Mit Aktionen versucht auch der Bekleidungshandel, sein schlechtes erstes Halbjahr zu retten. „Es war permanent das falsche Wetter zur falschen Zeit“, fasste Gittenberger die Problematik zusammen. Das Resultat war ein um 1,3 Prozent rückläufiger Umsatz in den ersten sechs Monaten. Damit zählt der Bekleidungshandel neben der Uhren- und Schmuckbranche (minus 1,8 Prozent nominell) zu den Verlierern. Wesentlich besser lief es für Büchergeschäfte (plus 1,9 Prozent), den Elektrohandel (plus 1,8 Prozent) und Bau- und Heimwerkerläden (plus 1,4 Prozent).

Verkaufsflächen gesunken

Österreich hat im europäischen Vergleich die höchste Dichte an Einzelhandelsflächen. Die Verkaufsfläche je Einwohner liegt hierzulande bei 1,59 Quadratmeter, der EU-Schnitt liegt unter 1,20. Trotz nach wie vor hoher Dichte sind die Verkaufsflächen in den vergangenen Jahren stark gesunken - allein von 2013 bis 2015 um 610.000 Quadratmeter.

Grafik zum Geschäfteschwund im Einzelhandel

Grafik: APA/ORF.at, Quelle: APA/WKÖ/KMU Forschung

Grund sind zahlreiche Pleiten (Zielpunkt, DiTech, Holland Blumen Mark, dayli/Schlecker usw.), zudem wanderte Geschäft ins Internet ab. Auch fand eine Verschiebung der traditionellen Standorte hin zu Einkaufs- und Fachmarktzentren statt.
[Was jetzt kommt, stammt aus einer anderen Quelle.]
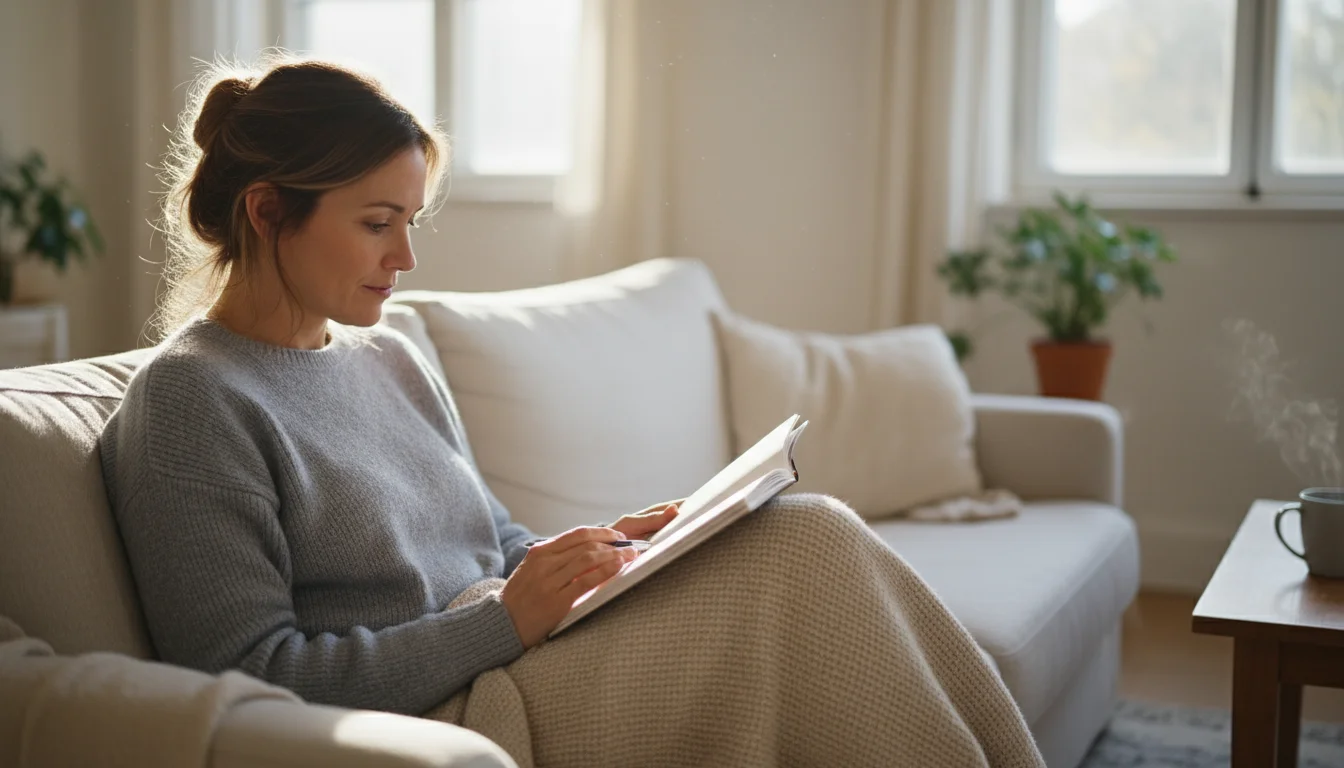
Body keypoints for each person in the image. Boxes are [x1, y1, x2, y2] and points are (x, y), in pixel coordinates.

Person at [99, 56, 1044, 767]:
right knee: (804, 554)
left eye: (411, 225)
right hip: (453, 710)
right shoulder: (193, 400)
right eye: (377, 224)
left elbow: (493, 539)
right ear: (268, 212)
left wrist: (605, 552)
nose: (406, 260)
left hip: (514, 653)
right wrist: (503, 624)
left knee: (798, 530)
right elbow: (250, 677)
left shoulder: (389, 357)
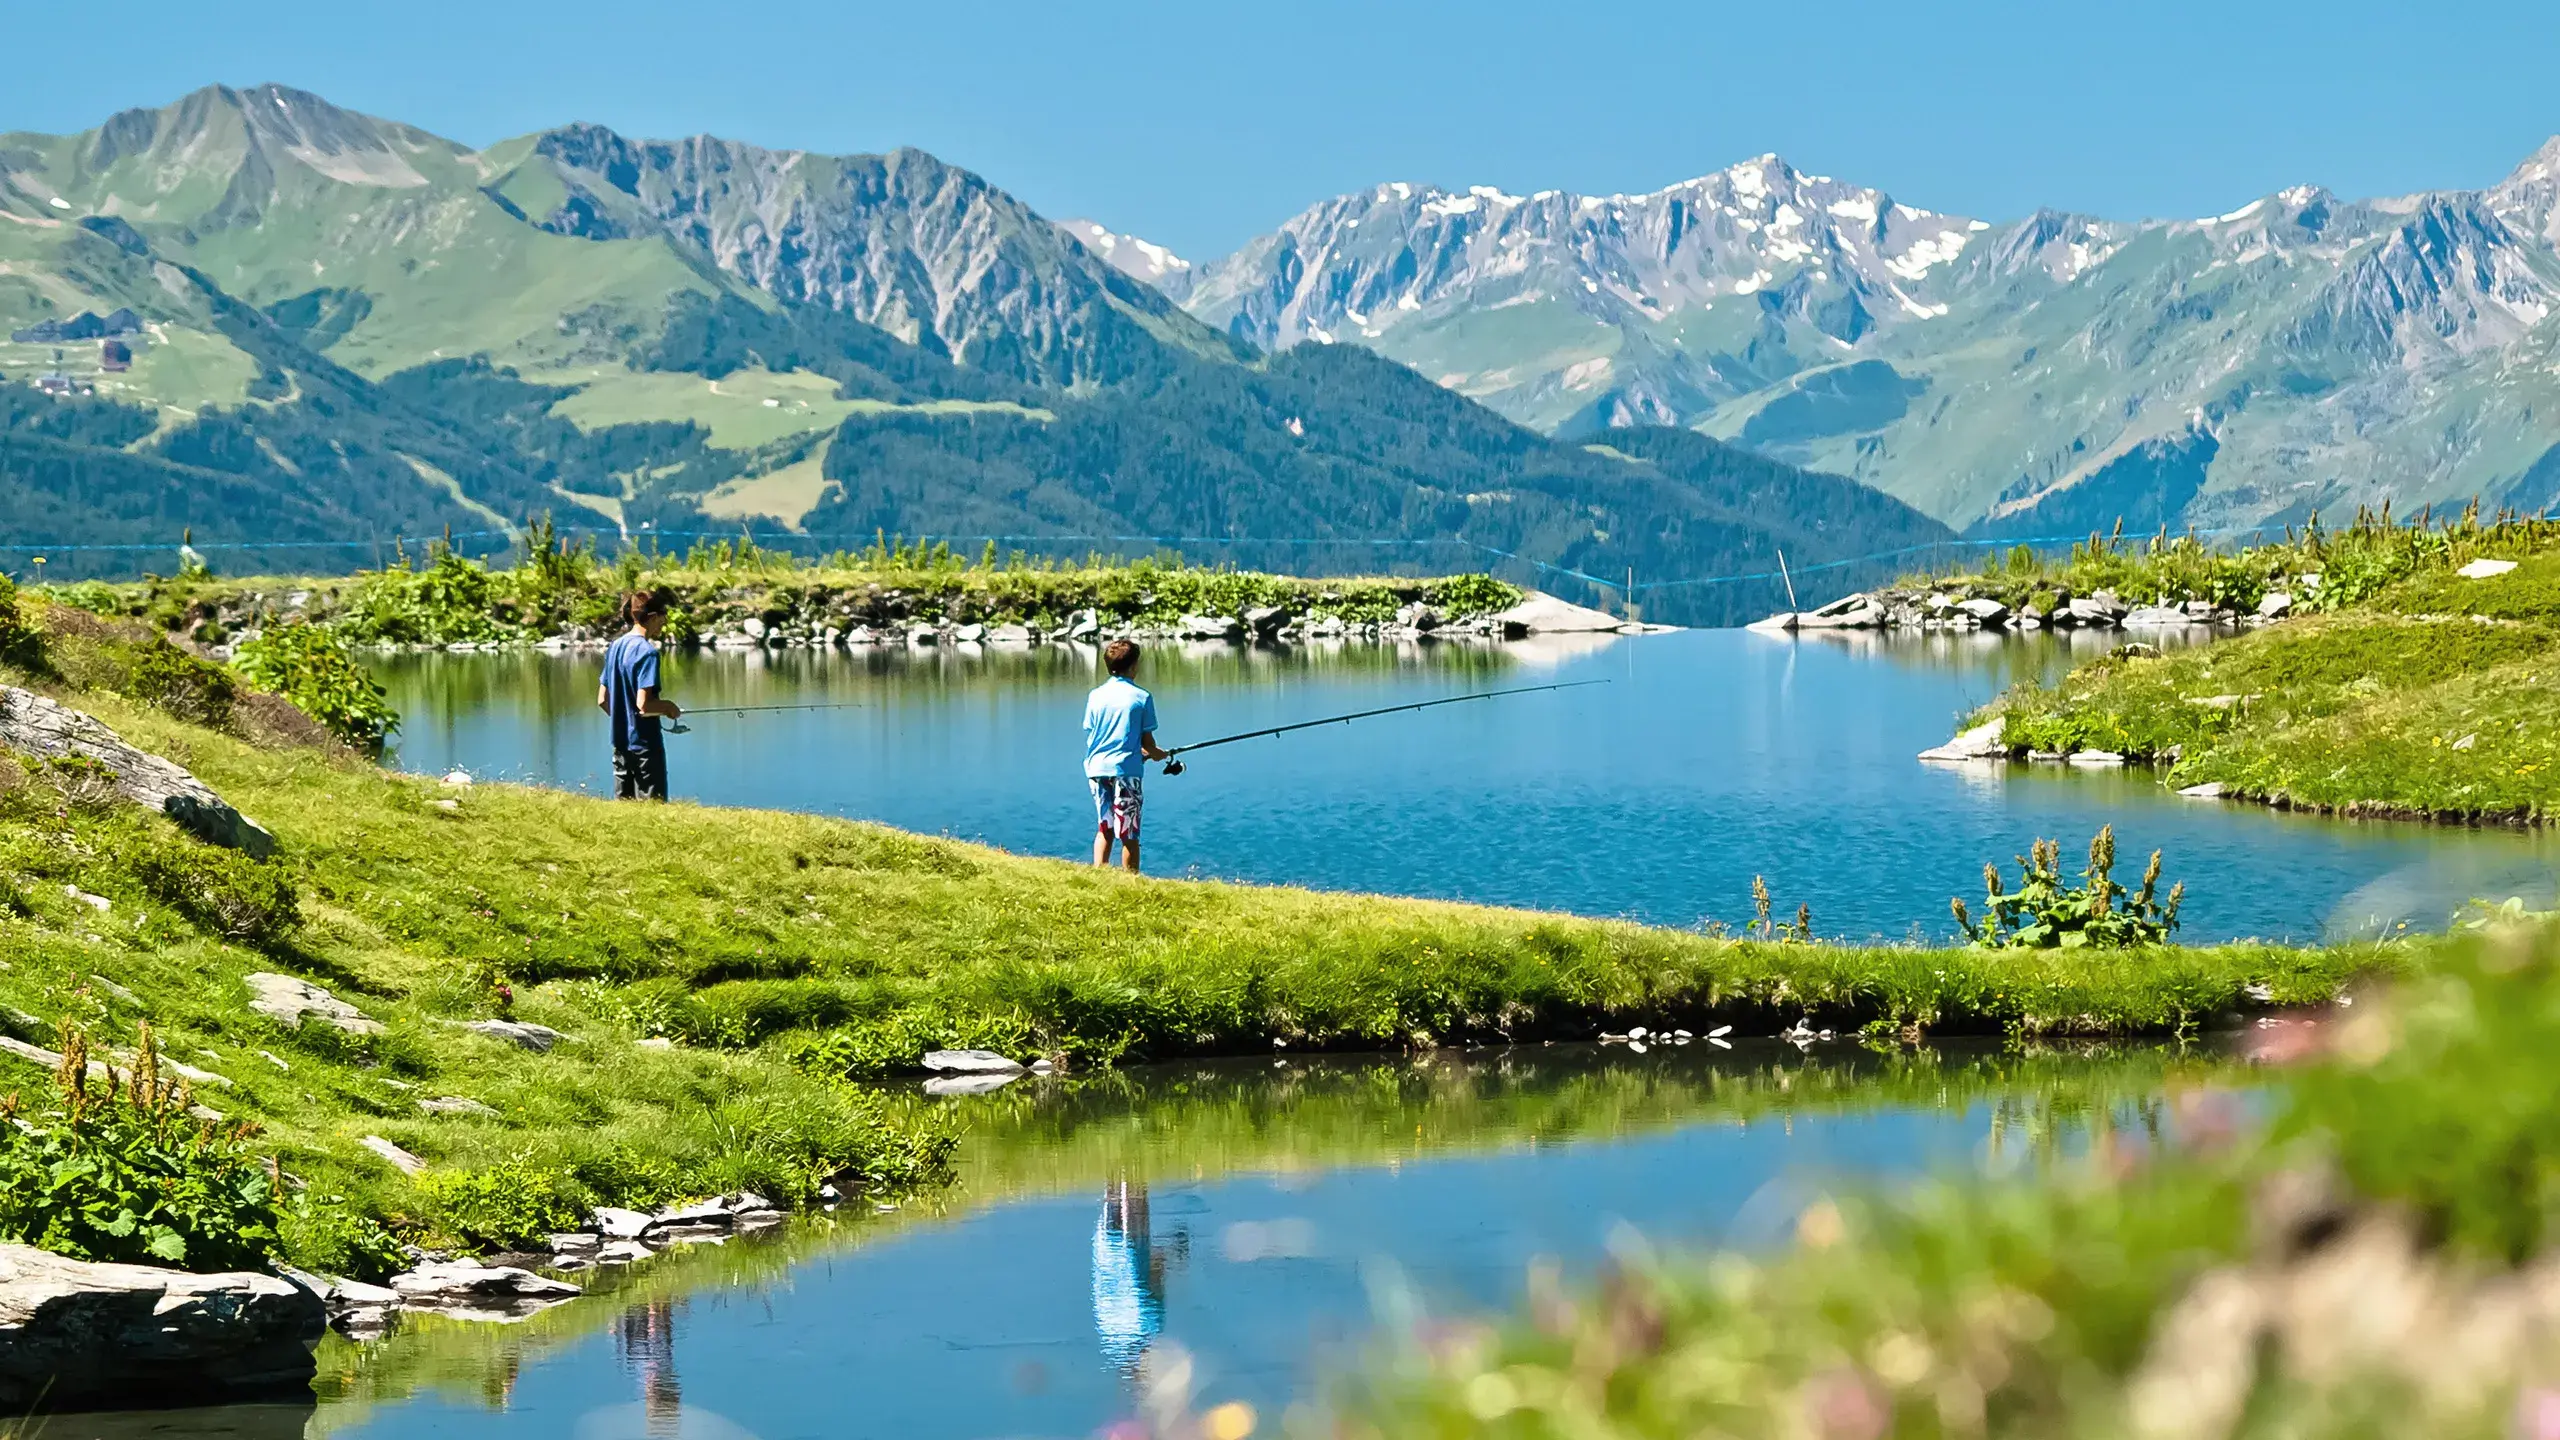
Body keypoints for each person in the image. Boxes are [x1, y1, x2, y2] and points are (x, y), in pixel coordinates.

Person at [1083, 639, 1168, 871]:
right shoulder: (1141, 697)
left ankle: (1099, 873)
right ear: (1133, 666)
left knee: (1105, 827)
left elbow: (1098, 734)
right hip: (1126, 773)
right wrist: (1158, 754)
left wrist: (1138, 751)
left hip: (1097, 769)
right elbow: (1148, 743)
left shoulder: (1095, 696)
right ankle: (1130, 881)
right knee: (1129, 833)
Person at [597, 589, 682, 800]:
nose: (665, 622)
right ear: (653, 617)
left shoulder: (616, 646)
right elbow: (644, 706)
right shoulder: (648, 652)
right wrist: (668, 707)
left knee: (624, 809)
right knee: (652, 808)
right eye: (664, 616)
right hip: (645, 746)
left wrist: (624, 720)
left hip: (620, 743)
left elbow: (602, 700)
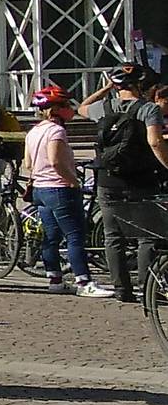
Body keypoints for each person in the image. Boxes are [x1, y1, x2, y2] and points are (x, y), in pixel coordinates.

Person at [94, 66, 168, 303]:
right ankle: (148, 287)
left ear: (116, 86)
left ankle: (121, 290)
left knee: (112, 236)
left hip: (108, 180)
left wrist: (106, 88)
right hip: (141, 179)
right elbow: (155, 142)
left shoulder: (104, 108)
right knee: (146, 236)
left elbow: (82, 107)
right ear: (140, 85)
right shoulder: (148, 109)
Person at [27, 86, 109, 296]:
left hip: (40, 188)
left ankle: (54, 279)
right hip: (59, 188)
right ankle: (84, 282)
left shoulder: (33, 131)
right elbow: (55, 161)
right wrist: (73, 180)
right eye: (65, 105)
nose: (69, 109)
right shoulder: (57, 131)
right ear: (54, 109)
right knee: (75, 236)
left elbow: (27, 163)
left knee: (51, 236)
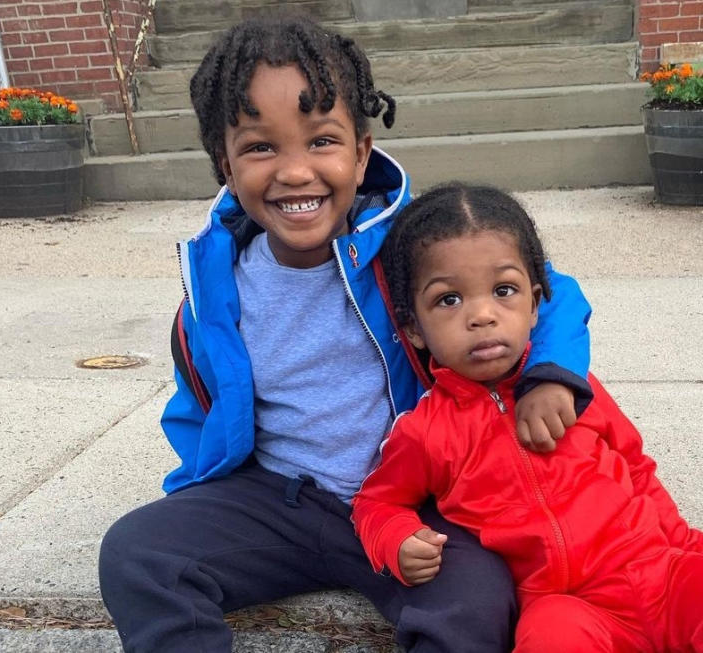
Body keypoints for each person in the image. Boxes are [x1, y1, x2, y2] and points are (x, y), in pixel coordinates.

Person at [97, 18, 595, 653]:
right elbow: (201, 405)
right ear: (225, 164)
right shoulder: (214, 290)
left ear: (361, 154)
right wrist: (199, 499)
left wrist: (549, 376)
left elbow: (549, 294)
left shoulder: (412, 249)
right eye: (260, 148)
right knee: (137, 553)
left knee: (477, 599)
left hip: (414, 502)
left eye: (322, 141)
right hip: (280, 502)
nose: (295, 172)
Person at [353, 183, 703, 653]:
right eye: (448, 300)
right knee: (551, 640)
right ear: (413, 330)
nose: (482, 315)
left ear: (535, 306)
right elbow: (376, 503)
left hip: (658, 573)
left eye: (504, 290)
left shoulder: (573, 386)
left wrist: (688, 556)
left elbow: (636, 467)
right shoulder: (425, 431)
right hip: (564, 604)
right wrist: (396, 539)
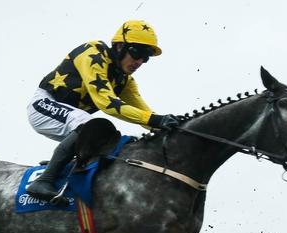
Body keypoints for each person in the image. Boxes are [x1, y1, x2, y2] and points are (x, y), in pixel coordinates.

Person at [26, 19, 180, 202]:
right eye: (136, 52)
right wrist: (154, 120)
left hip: (71, 118)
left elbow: (145, 114)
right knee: (91, 125)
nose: (139, 61)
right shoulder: (94, 53)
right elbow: (107, 103)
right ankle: (44, 181)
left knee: (107, 138)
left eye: (145, 57)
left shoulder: (125, 81)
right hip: (43, 104)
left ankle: (63, 168)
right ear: (119, 46)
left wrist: (170, 129)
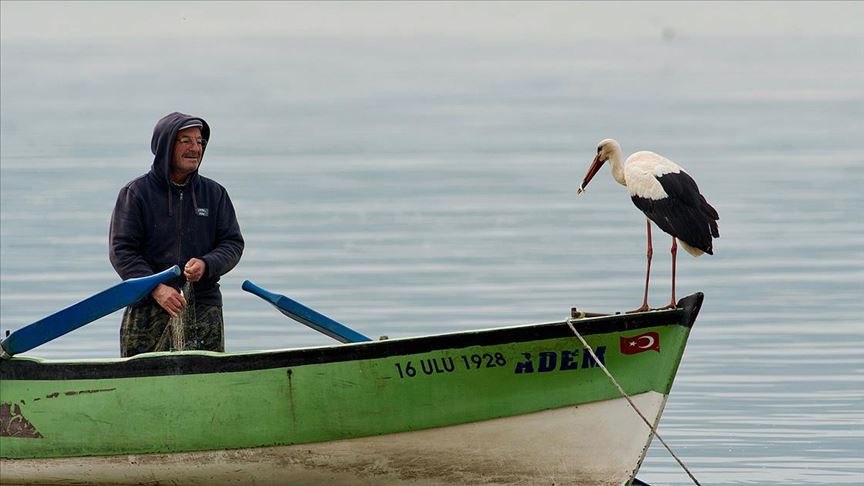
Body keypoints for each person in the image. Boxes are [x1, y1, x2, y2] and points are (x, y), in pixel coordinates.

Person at [109, 112, 244, 357]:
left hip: (204, 306)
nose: (196, 148)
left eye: (200, 142)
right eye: (186, 141)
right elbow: (122, 252)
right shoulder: (136, 194)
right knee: (140, 386)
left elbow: (232, 243)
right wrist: (156, 288)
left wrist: (207, 263)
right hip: (147, 308)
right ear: (166, 145)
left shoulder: (215, 194)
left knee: (205, 385)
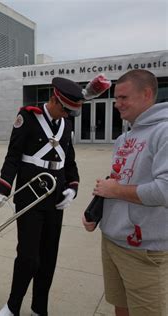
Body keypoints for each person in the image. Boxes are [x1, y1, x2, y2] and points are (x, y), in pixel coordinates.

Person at [0, 77, 84, 316]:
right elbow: (13, 156)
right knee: (28, 257)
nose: (66, 115)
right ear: (54, 99)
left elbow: (69, 160)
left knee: (48, 257)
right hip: (29, 197)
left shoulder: (66, 124)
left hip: (55, 198)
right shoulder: (28, 117)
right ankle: (13, 305)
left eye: (69, 112)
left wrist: (73, 187)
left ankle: (39, 307)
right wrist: (2, 189)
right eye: (64, 109)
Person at [83, 69, 168, 316]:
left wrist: (116, 190)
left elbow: (164, 190)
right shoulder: (125, 138)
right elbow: (119, 181)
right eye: (116, 98)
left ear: (147, 94)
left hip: (144, 250)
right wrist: (96, 212)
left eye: (123, 97)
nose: (117, 104)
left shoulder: (163, 132)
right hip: (112, 240)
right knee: (121, 307)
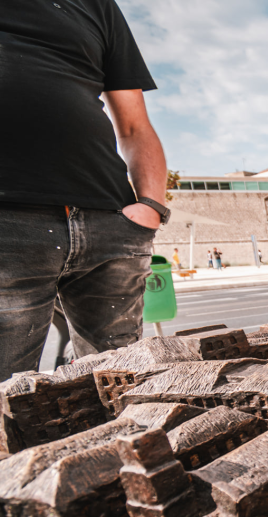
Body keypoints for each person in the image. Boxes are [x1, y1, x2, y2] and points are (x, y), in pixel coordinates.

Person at [0, 0, 168, 379]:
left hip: (109, 221)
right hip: (9, 222)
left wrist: (151, 207)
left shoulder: (95, 5)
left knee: (127, 385)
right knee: (7, 401)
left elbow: (134, 125)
Ende 2015 zählte der Einzelhandel in Österreich 38.500 Geschäfte, um vier Prozent oder 1.400 Geschäfte weniger als 2014. 2005 waren es noch 47.700 Geschäfte gewesen.

Wieder Gespräche zu Kollektivvertrag

Nach den jüngsten Auseinandersetzungen zwischen Kammer und Gewerkschaft bei der Reform des Handelskollektivvertrages sieht Buchmülle, Verhandlungsführer der Arbeitgeber, „die ersten Emotionen verflogen“. Man sei eben nicht immer einer Meinung, aber es gebe bereits wieder Gespräche.

Im September soll ein nächstes Treffen stattfinden, das von einer unabhängigen Person moderiert werden soll. Seit 2013 entrümpeln Wirtschaftskammer und Gewerkschaft den komplizierten Handelskollektivvertrag und ringen um ein neues Gehaltsschema. 35 Verhandlungen fanden bisher statt. Ein Ende scheint noch nicht in Sicht.